Sanibel Catering Company receives conditional use permit approval
This article, published in the July 27 edition of the Island Reporter, states: “Sanibel Catering Company is defined as a separate commercial unit because it is under separate ownership.” This is legal terminology for the permit required by the city. “Separate ownership” does not mean the business has changed hands. The catering company is still owned by Bailey’s. The “separate business unit” designation has no impact on the ownership of the businesses.
The City of Sanibel Planning Commission approved a conditional use permit for Sanibel Catering Company, a business that has been operated through the Bailey’s General Store for many years.

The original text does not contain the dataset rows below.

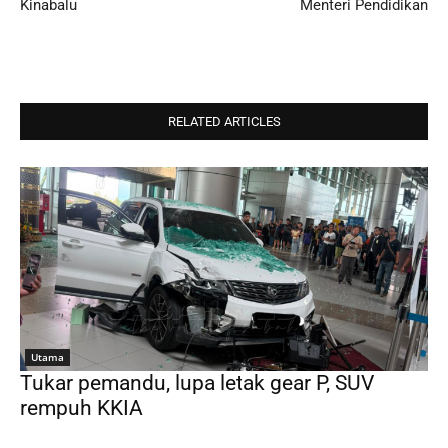
Kinabalu
Menteri Pendidikan
RELATED ARTICLES
Utama
Tukar pemandu, lupa letak gear P, SUV
rempuh KKIA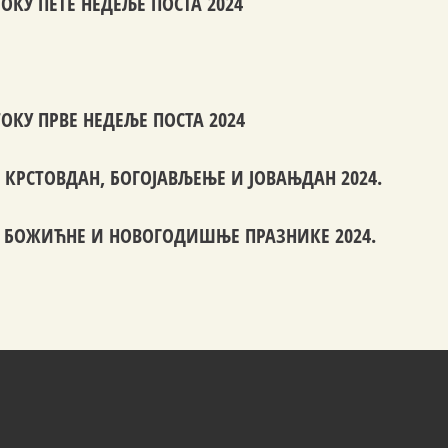
ОКУ ПETЕ НЕДЕЉЕ ПОСТА 2024
ОКУ ПРВЕ НЕДЕЉЕ ПОСТА 2024
КРСТОВДАН, БОГОЈАВЉЕЊЕ И ЈОВАЊДАН 2024.
 БОЖИЋНЕ И НОВОГОДИШЊЕ ПРАЗНИКЕ 2024.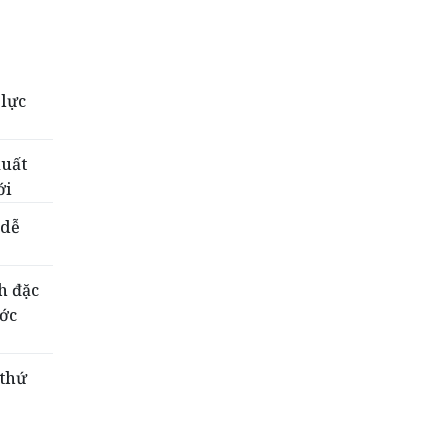
 lực
xuất
ới
 dễ
h đặc
ước
 thứ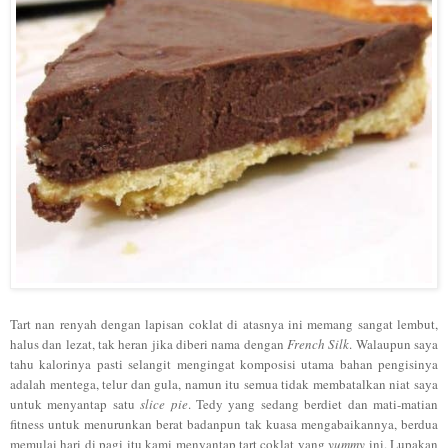
Tart nan renyah dengan lapisan coklat di atasnya ini memang sangat lembut,
halus dan lezat, tak heran jika diberi nama dengan
French Silk
. Walaupun saya
tahu kalorinya pasti selangit mengingat komposisi utama bahan pengisinya
adalah mentega, telur dan gula, namun itu semua tidak membatalkan niat saya
untuk menyantap satu
slice pie
. Tedy yang sedang berdiet dan mati-matian
fitness untuk menurunkan berat badanpun tak kuasa mengabaikannya, berdua
memulai hari di pagi itu kami menyantap tart coklat yang
yummy
ini. Lupakan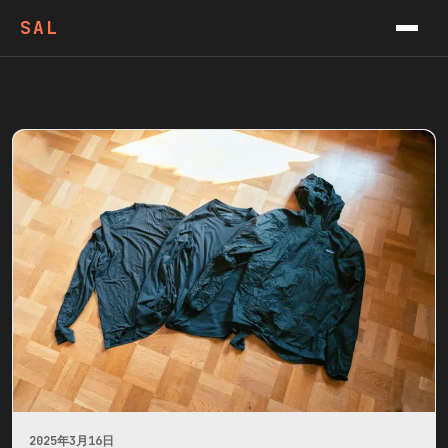
VIDEOS
SAL
PODCAST
CONTACT
NEWSLETTER
2025年3月16日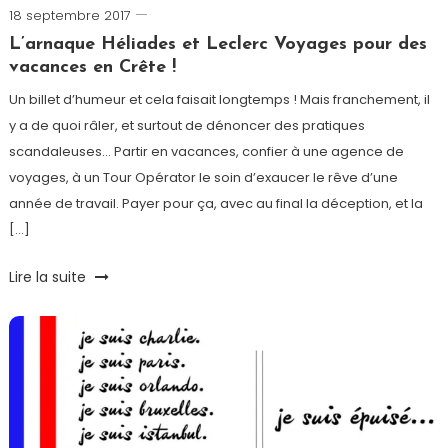
18 septembre 2017
Ludovic
L’arnaque Héliades et Leclerc Voyages pour des
vacances en Crête !
Un billet d’humeur et cela faisait longtemps ! Mais franchement, il
y a de quoi râler, et surtout de dénoncer des pratiques
scandaleuses… Partir en vacances, confier à une agence de
voyages, à un Tour Opérator le soin d’exaucer le rêve d’une
année de travail. Payer pour ça, avec au final la déception, et la
[…]
Tagged
Lire la suite
Arnaque
,
Crête
,
Héliades
,
Hôtel
,
Humeur
,
Leclerc
Voyages
,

City of Sanibel Planning Department Senior Planner Roy Gibson said although the 560 square foot space is located inside the deli portion of the Bailey’s General Store, Sanibel Catering Company is defined as a separate commercial unit because it is under separate ownership. He said the use involves food and beverage preparation and process, which also requires conditional use approval.
“We are supporting this application with subject to 10 conditions that are included in the staff report,” Gibson said.

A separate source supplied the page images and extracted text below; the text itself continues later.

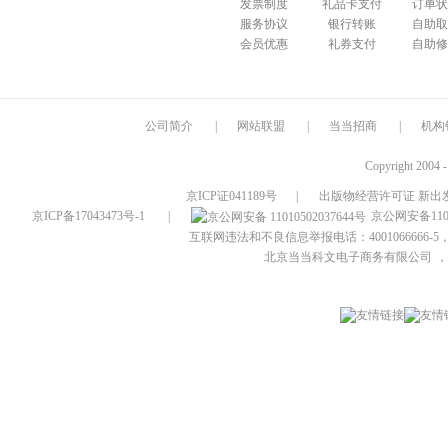
发票制度
礼品卡支付
订单状
服务协议
银行转账
自助取
会员优惠
礼券支付
自助修
公司简介
|
网站联盟
|
当当招商
|
机构
Copyright 2004 
京ICP证041189号
|
出版物经营许可证 新出发
京ICP备17043473号-1
|
京公网安备1101
互联网违法和不良信息举报电话：4001066666-5，
北京当当科文电子商务有限公司
，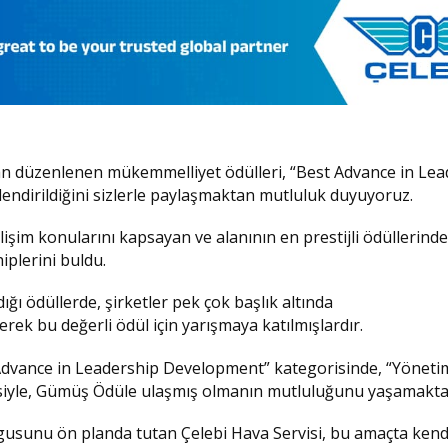
dan düzenlenen mükemmelliyet ödülleri, “Best Advance in Le
ndirildiğini sizlerle paylaşmaktan mutluluk duyuyoruz.
gelişim konularını kapsayan ve alanının en prestijli ödüllerind
iplerini buldu.
ğı ödüllerde, şirketler pek çok başlık altında
rek bu değerli ödül için yarışmaya katılmışlardır.
t Advance in Leadership Development” kategorisinde, “Yöneti
esiyle, Gümüş Ödüle ulaşmış olmanın mutluluğunu yaşamakta
ygusunu ön planda tutan Çelebi Hava Servisi, bu amaçta kend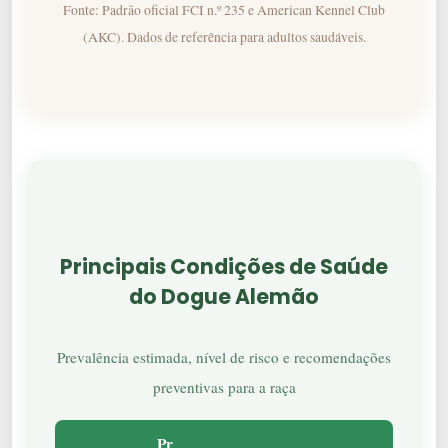
Fonte: Padrão oficial FCI n.º 235 e American Kennel Club
(AKC). Dados de referência para adultos saudáveis.
Principais Condições de Saúde
do Dogue Alemão
Prevalência estimada, nível de risco e recomendações
preventivas para a raça
Pr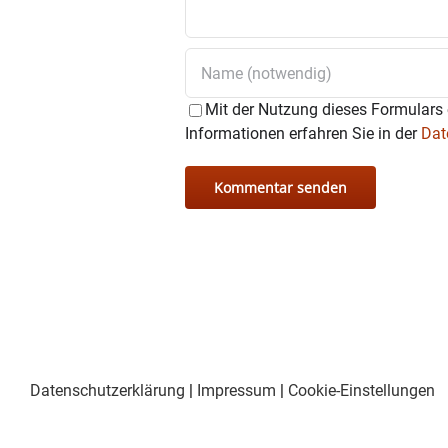
Mit der Nutzung dieses Formulars 
Informationen erfahren Sie in der
Dat
Datenschutzerklärung
|
Impressum
|
Cookie-Einstellungen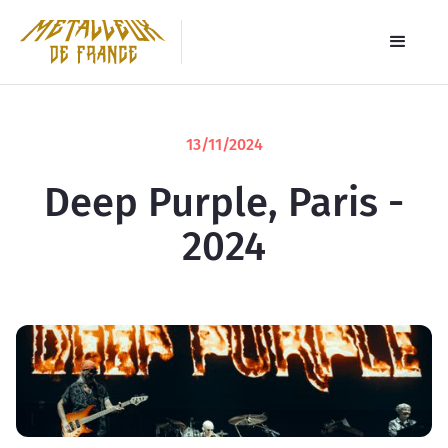
13/11/2024
Deep Purple, Paris -
2024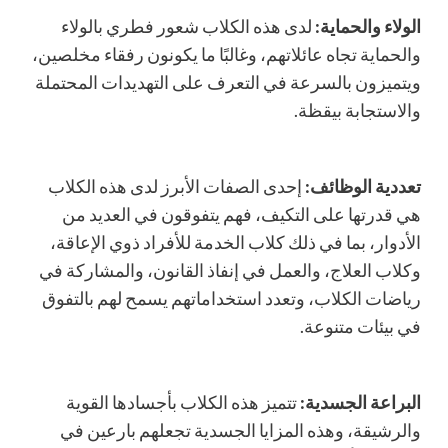
الولاء والحماية:
لدى هذه الكلاب شعور فطري بالولاء
والحماية تجاه عائلاتهم، وغالبًا ما يكونون رفقاء مخلصين،
ويتميزون بالسرعة في التعرف على التهديدات المحتملة
والاستجابة بيقظة.
تعددية الوظائف:
إحدى الصفات الأبرز لدى هذه الكلاب
هي قدرتها على التكيف، فهم يتفوقون في العديد من
الأدوار، بما في ذلك كلاب الخدمة للأفراد ذوي الإعاقة،
وكلاب العلاج، والعمل في إنفاذ القانون، والمشاركة في
رياضات الكلاب، وتعدد استخداماتهم يسمح لهم بالتفوق
في بيئات متنوعة.
البراعة الجسدية:
تتميز هذه الكلاب بأجسادها القوية
والرشيقة، وهذه المزايا الجسدية تجعلهم بارعين في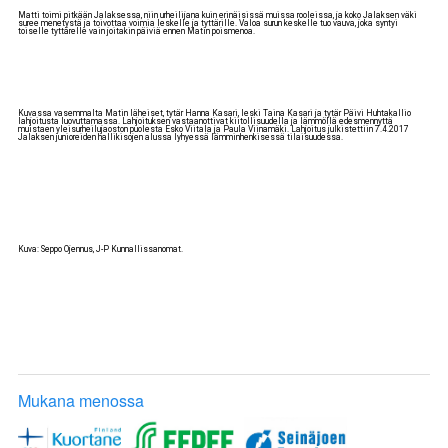
Matti toimi pitkään Jalaksessa, niin urheilijana kuin erinäisissä muissa rooleissa, ja koko Jalaksen väki
suree menetystä ja toivottaa voimia leskelle ja tyttärille. Valoa surun keskelle tuo vauva, joka syntyi
toiselle tyttärelle vain joitakin päiviä ennen Matin poismenoa.
Kuvassa vasemmalta Matin läheiset, tytär Hanna Kasari, leski Taina Kasari ja tytär Päivi Huhtakallio
lahjoitusta luovuttamassa. Lahjoituksen vastaanottivat kiitollisuudella ja lämmöllä edesmennyttä
muistaen yleisurheilujaoston puolesta Esko Viitala ja Paula Viinamäki. Lahjoitus julkistettiin 7.4.2017
Jalaksen junioreiden hallikisojen alussa lyhyessä lämminhenkisessä tilaisuudessa.
Kuva: Seppo Ojennus, J-P Kunnallissanomat.
Mukana menossa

He said the business owner applied for an application for a business tax receipt to obtain city approval for the Sanibel Catering Company and with that the applicant was put on notice.

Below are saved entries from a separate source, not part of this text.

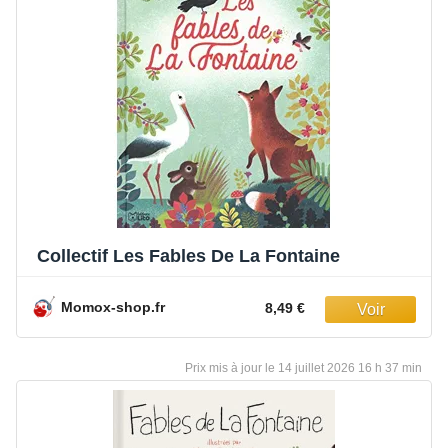
Collectif Les Fables De La Fontaine
Momox-shop.fr
8,49 €
14 juillet 2026 16 h 37 min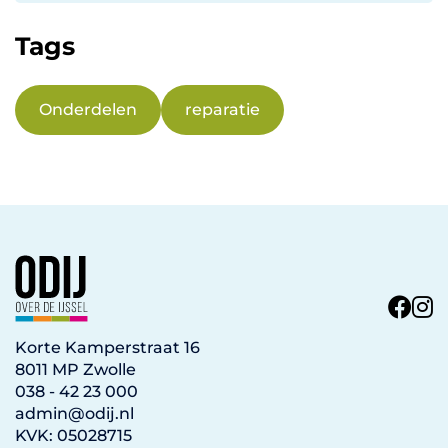
Tags
Onderdelen
reparatie
Korte Kamperstraat 16
8011 MP Zwolle
038 - 42 23 000
admin@odij.nl
KVK: 05028715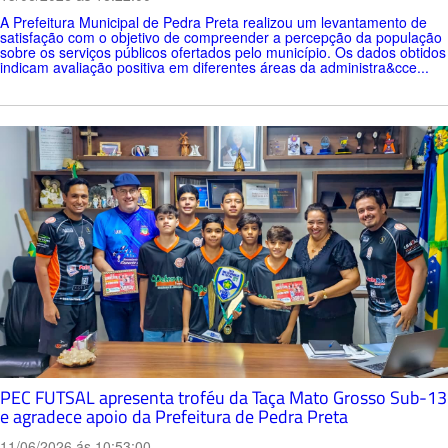
A Prefeitura Municipal de Pedra Preta realizou um levantamento de
satisfação com o objetivo de compreender a percepção da população
sobre os serviços públicos ofertados pelo município. Os dados obtidos
indicam avaliação positiva em diferentes áreas da administra&cce...
PEC FUTSAL apresenta troféu da Taça Mato Grosso Sub-13
e agradece apoio da Prefeitura de Pedra Preta
11/06/2026 ás 10:53:00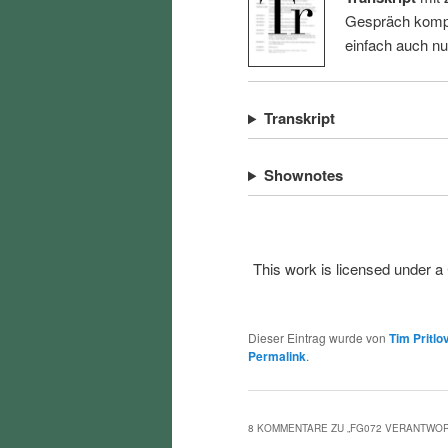
Gespräch kompl
einfach auch n
Transkript
Shownotes
This work is licensed under a
Dieser Eintrag wurde von
Tim Pritlo
Permalink
.
8 KOMMENTARE ZU „
FG072 VERANTWOR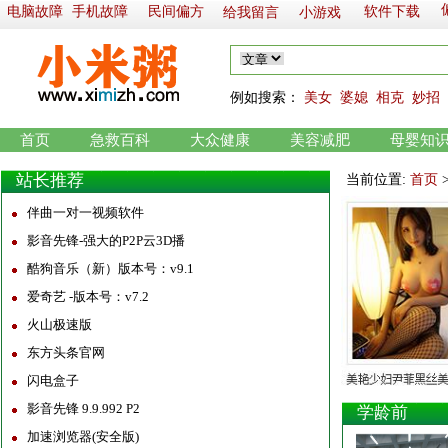
电脑故障
手机故障
民间偏方
软件下载
给我留言
小游戏
例如
搜索：
美女
婆媳
相克
妙招
首页
急救百科
大众健康
美容减肥
母婴知
站长推荐
当前位置:
首页
伴曲一对一视频软件
影音先锋-强大的P2P云3D播
酷狗音乐（新）版本号：v9.1
爱奇艺 -版本号：v7.2
火山极速版
东方头条官网
闪电盒子
影音先锋 9.9.992 P2
学龄前
加速浏览器(安全版)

“Before we can approve this as a separate business, the Sanibel Catering Company, they would have to seek approval and receive conditional use approval for that business entity,” Gibson said. “If they would have maintained the operation as they have been as part of the general store and deli operation than they would not have been required to obtain conditional use approval, or a separate tax receipt. That separate business what triggered the separate use approval.”
Richard Johnson, with Bailey’s General Store, said they have been catering through Bailey’s General Store’s kitchen for many years, long before he arrived 12 years ago.
“What transpired was as we saw the business environment, in regards to alcohol, change, we went forward to secure the necessary licensing permitting, so our catering events would be properly equipped, educated and licensed to serve mainly beer and wine at events that we do,” he said.
Johnson said Bailey’s General Store holds a license for the sale of packaged products of beer and wine.
“When we started that process, quite innocently, (we) went in and they said you can’t have that type of catering license and your beverage sales license at the same time with the same company,” he said. “The people of Tobacco, Alcohol and Firearms in Downtown Fort Myers were very helpful and we worked our way through that. They said it must be a separate company, so I weighed the decision there to make that call.”
Johnson said he decided to form a separate company with the same ownership and staff, with the only exception, a different name. He said he got the necessary insurance and license in place and is now inspected by the Department of Agriculture and DEPR.
“It was discovered that we didn’t have a business tax receipt,” Johnson said. “We filed for a BTR and that triggered that there is no conditional use. I said well this is an existing use that we have been doing for probably before the City of Sanibel was established and I thought everything was fine.”
He said with the 10 conditions listed it will cost him a significant amount of money, but that is what is required of the land development code and he does believe the land development code keeps Sanibel, Sanibel.
“I don’t think there is anything there that we can’t manage to get through,” Johnson said of the conditions. “The waste water requirement is one that I draw question to because I recognize that there will be some additional expense with regards to that and nothing has changed. We are doing the exact same thing we have always done.”
The conditional use states that “a wastewater service availability agreement shall be obtained, and any fee for additional sewer service capacity shall be paid.”
Commissioner Jason Maughan said as far as he can see there will be no change to the layout of the building or operations, which Gibson said was correct.
“I have to actually say I thought they already did this,” he said.
Chairman Phillip Marks said when he does site visits to restaurants, or to any food preparation area his real focus is on sanitation and the general cleanliness.
“I was extremely impressed. They have been doing this both as a deli and a catering business and it was spotless,” he said.
Commissioner Holly Smith asked Gibson if they are going to have to look at other businesses that may be doing offsite delivery and catering, or does it only applies to beer and wine service. She asked if this is going to tip the hat of other small businesses that are going to have to come forward and go through the same process.
“At this time we don’t know of any other uses, or any other businesses looking to do this type of business, or creating a separate business from the uses that they already have that are approved or lawfully existing,” Gibson said.
Johnson said the real trigger that activated the whole Pandora box was the alcohol permit and the requirement of the ATF that it be under a separate business.
“Believe it or not, but the catering company barely breaks even,” he said. “I use that as one of my ways to give back to the community. We do a lot of non for profit events and we do that at a very heavily discounted rate and sometimes pro bono.”